Creativity for me is really defined by people. By watching other people I unlock my creativity and channel it. Stories don’t come from any one person’s state of mind, from one ideology, from one place. Within every person are the ingredients I need to make my stories. Nothing exists in a vacuum. I can only write based on what I can observe.
Given that, living in the suburbs sucks sometimes.
When I’m in cities, ideas sprout, they take root. I am exposed to lives I would not otherwise be able to observe. I see food carts, hear languages not my own. People do things I don’t expect, spectacles both small and grand fly by. There are dog walkers, pamphlet givers, sandwich board wearers, drug dealers, big shots, suits, beggars, cops, saints, and sinners. The density in these places are greater, and the more dense the better.

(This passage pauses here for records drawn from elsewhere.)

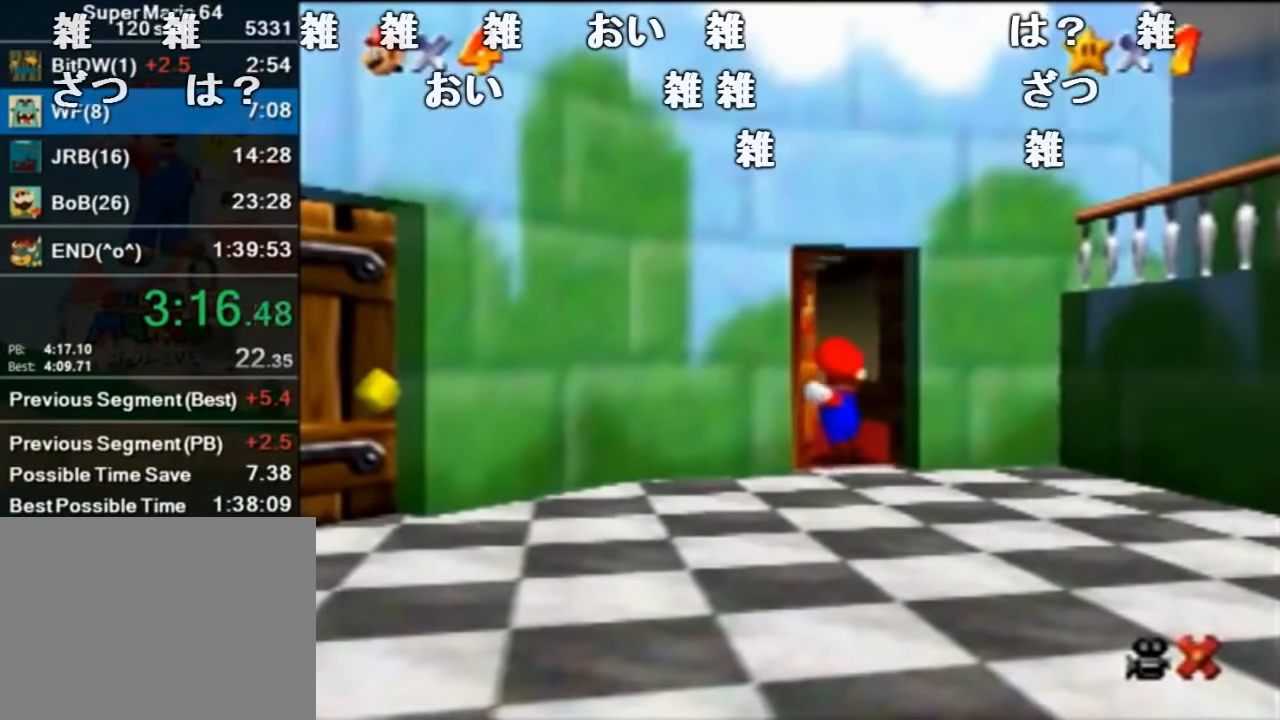
{"buttons": [], "left_stick": "up", "events": []}
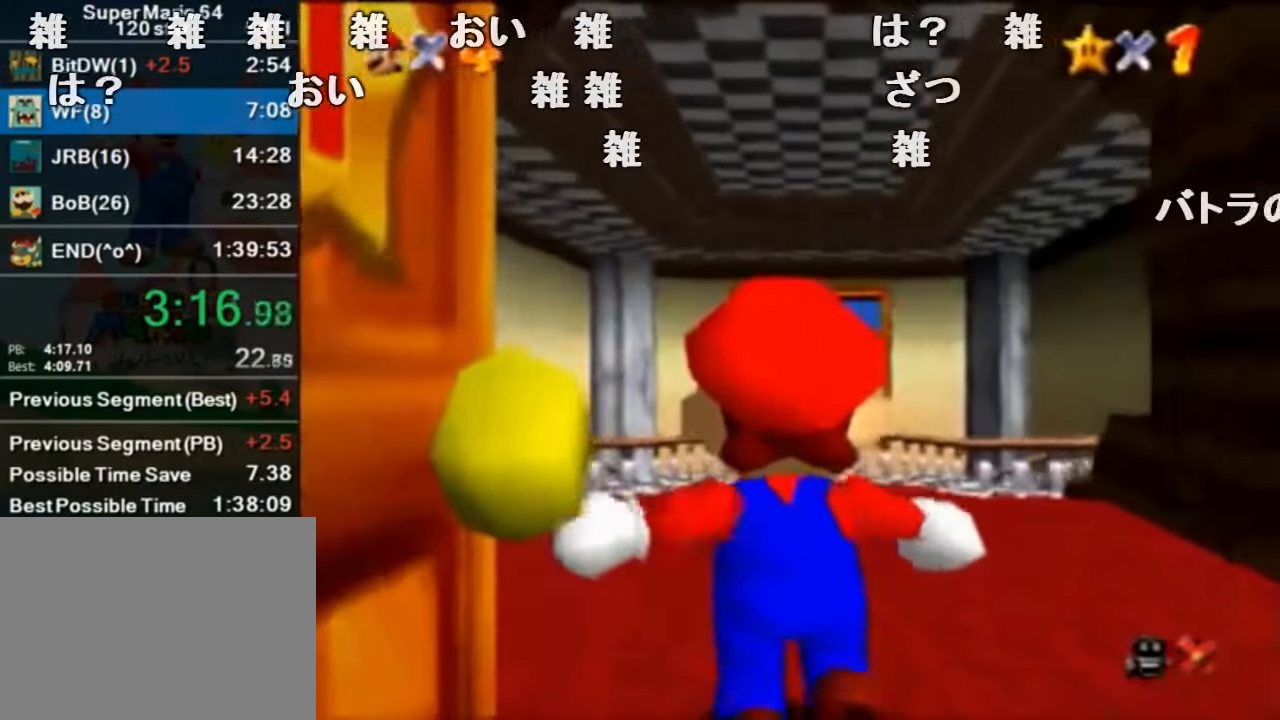
{"buttons": [], "left_stick": "up", "events": []}
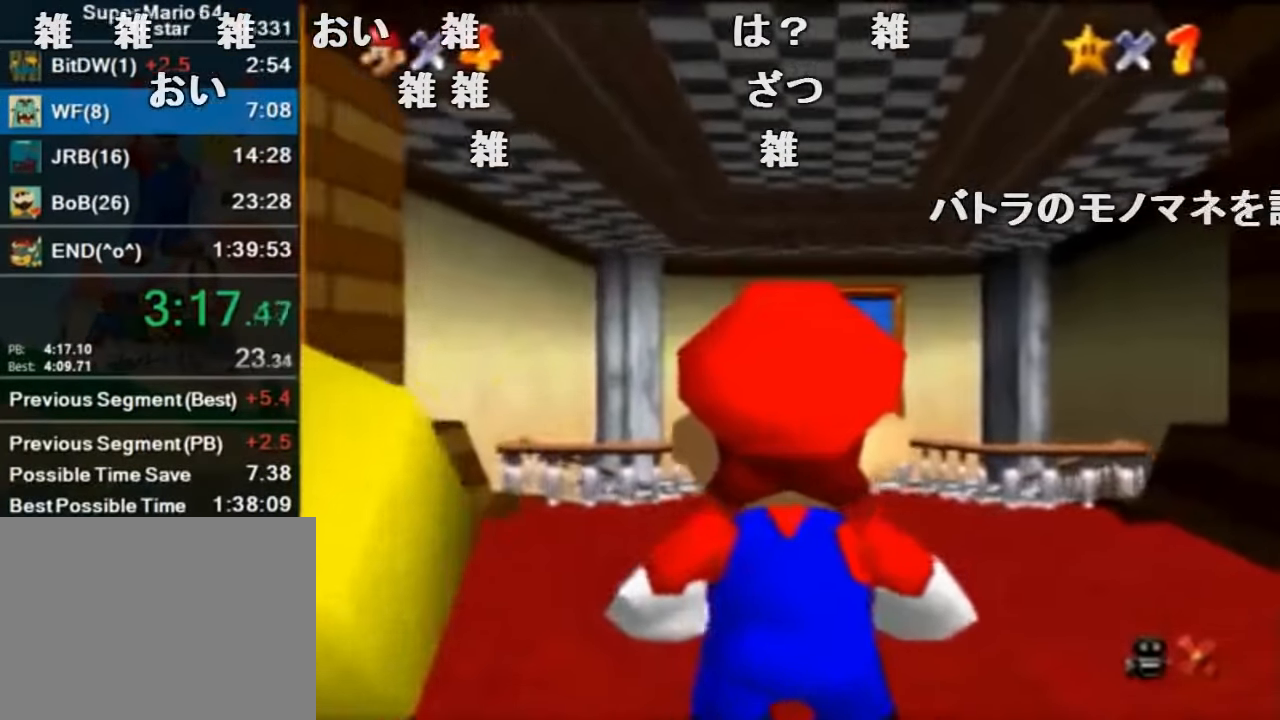
{"buttons": [], "left_stick": "up", "events": []}
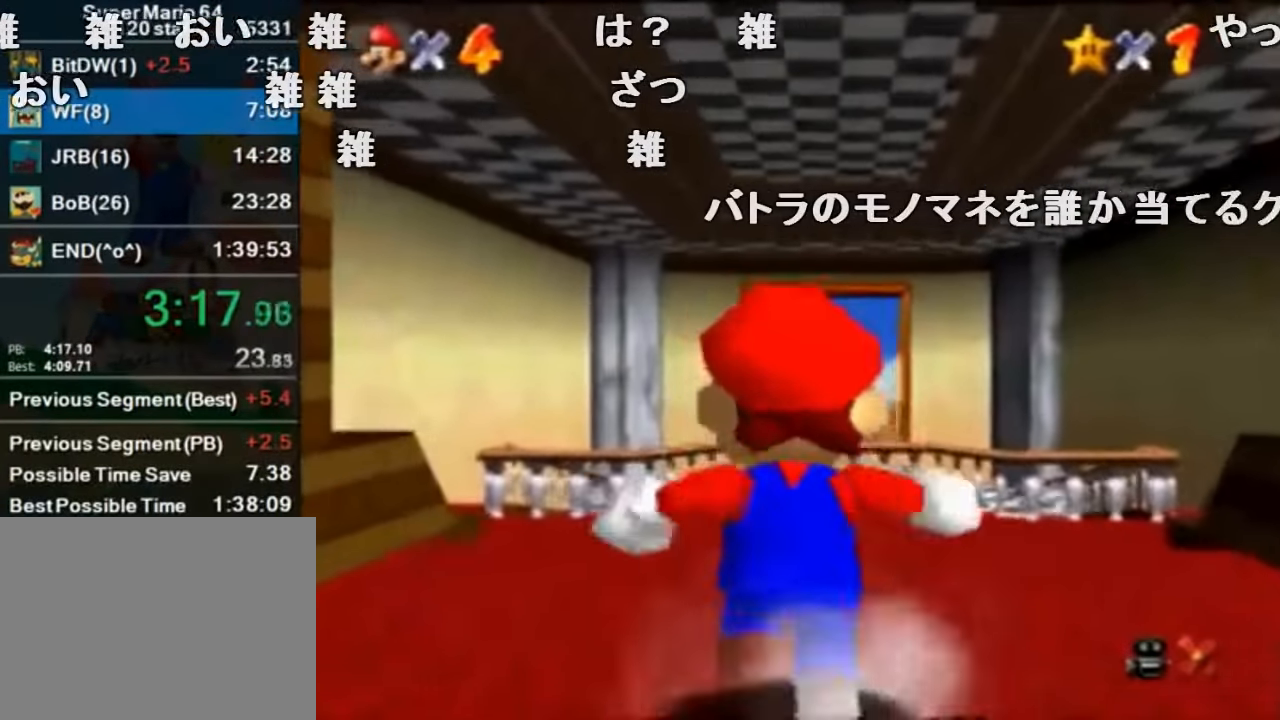
{"buttons": ["Z"], "left_stick": "up", "events": [[67, "Z", "down"], [100, "A", "down"], [233, "A", "up"]]}
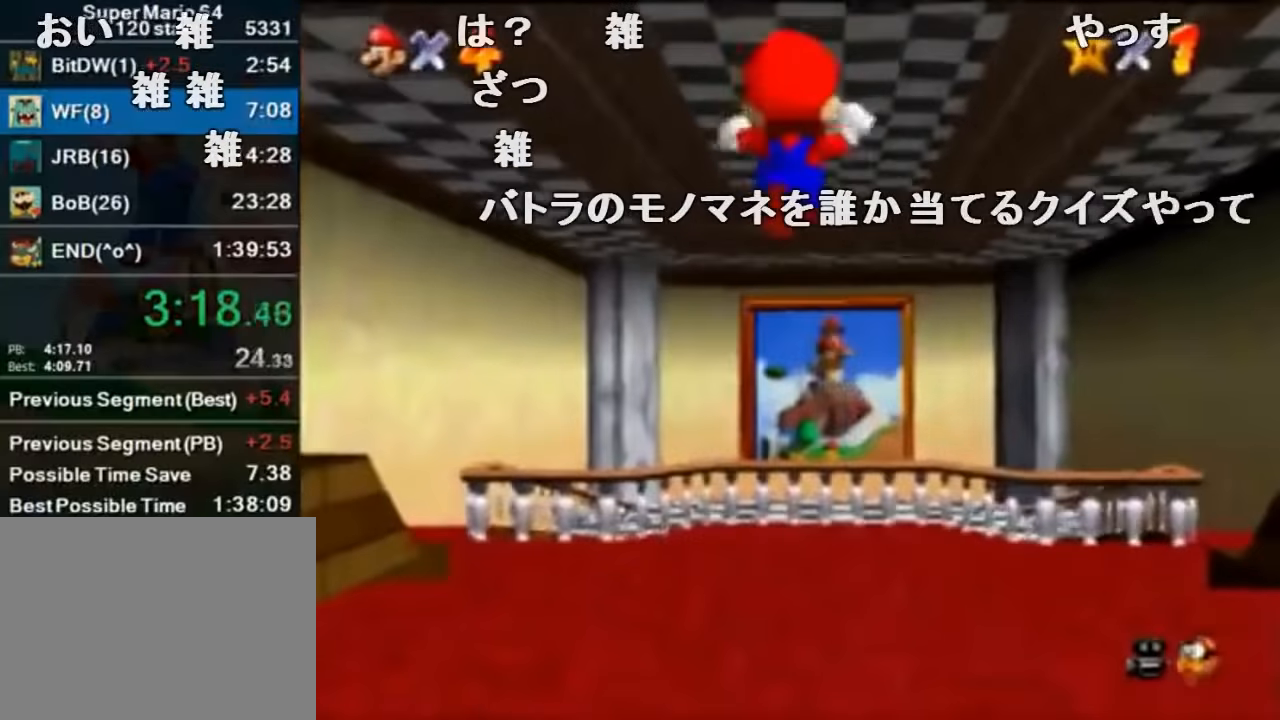
{"buttons": ["Z"], "left_stick": "up", "events": []}
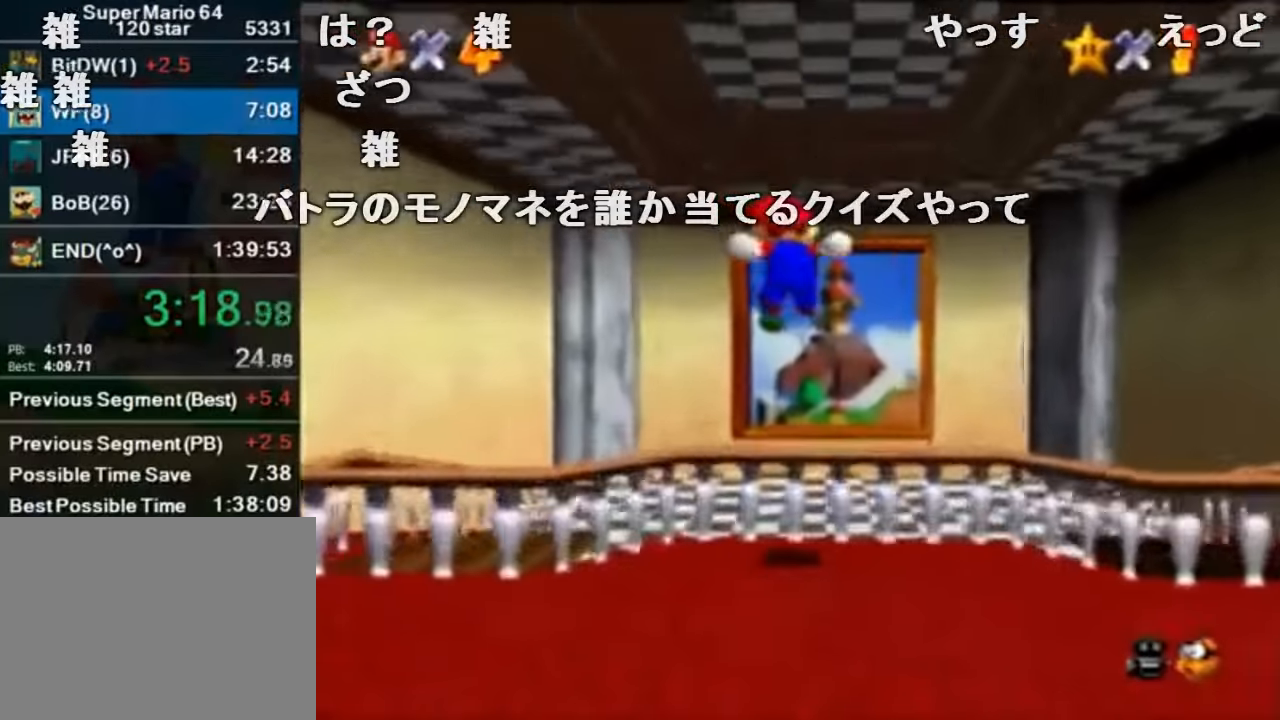
{"buttons": ["Z"], "left_stick": "up", "events": []}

I learned this in Philadelphia when I arrived for my first year of college. I’d amble down to Rittenhouse Square and just observe. I’d watch bums harass passersby until cops came to harass the bums. I’d watch the well to do go into their highrise apartments while street vendors sold pretzels and questionable cheesesteaks to kids like me. There’d be artists drawing and musicians playing, from the wretchedly bad to the sublimely talented. Pomeranian dogs slip leashes and roll like Sonic the Hedgehog into clumps of people endeared to said dog with furious and unpreventable kawaii overload. From inside this human tableaux I drew countless stories and scenes, and I have built worlds for them to live in.
By no means was I ever constrained to people watching at Rittenhouse though. Any SEPTA station in town would do – 30th Street, Suburban, Market East – any trolley or subway stop. South Street. The Vet, and later Citizen’s Bank Park. The Italian (or now, more aptly, the Vietnamese-Korean) Market. Chinatown. Philadelphia has density on it’s side.
Then I went to New York this past week. You want to talk density, New York will give you a million stories and more per square mile than any other American city (though the New York Yankees and their fans make the city intolerable to live in). Upon entering Times Square, I encountered two people in the 89 degree heat and humidity dressed in full-on Predator costumes. I ran into an Asian Food Festival. I was swept into foot traffic that never lets up. I encountered every alt subculture imaginable churning through the subway. The subway itself is a beast of its own making, with seemingly endless tunnels and labyrinths waiting for exploration.
I’ve only been to two other places that compete on that level for density, and they too make for great places to sow ideas and wait for fruit to come. London with it’s years of empire and conflict. If there’s a place that out melting pots New York, it’s London, and that was almost twenty years ago in my case. The other is Tokyo, where it seems the entire population lives stacked on top of one another. It washes away all of my other direct experiences when it comes to pure overload and fodder for a million stories. As a devoted Japanophile, I draw quite a bit from the mere eleven days I had there, immersed in a completely different place.
Ultimately, these experiences fuel the fires inside of me. They make my writing what I want it to be. I suppose that somewhere there’s another writer out there who just sits out at a lake and draws from it the way I do from throngs of humans around me – but I’m not that author. We will forever misunderstand each other from the different sides of our shared coin. I’ll need constant food for thought from the streets, alleys, and thoroughfares of the world’s largest places to draw from.
I’ll need to explore more. And I plan to do just that.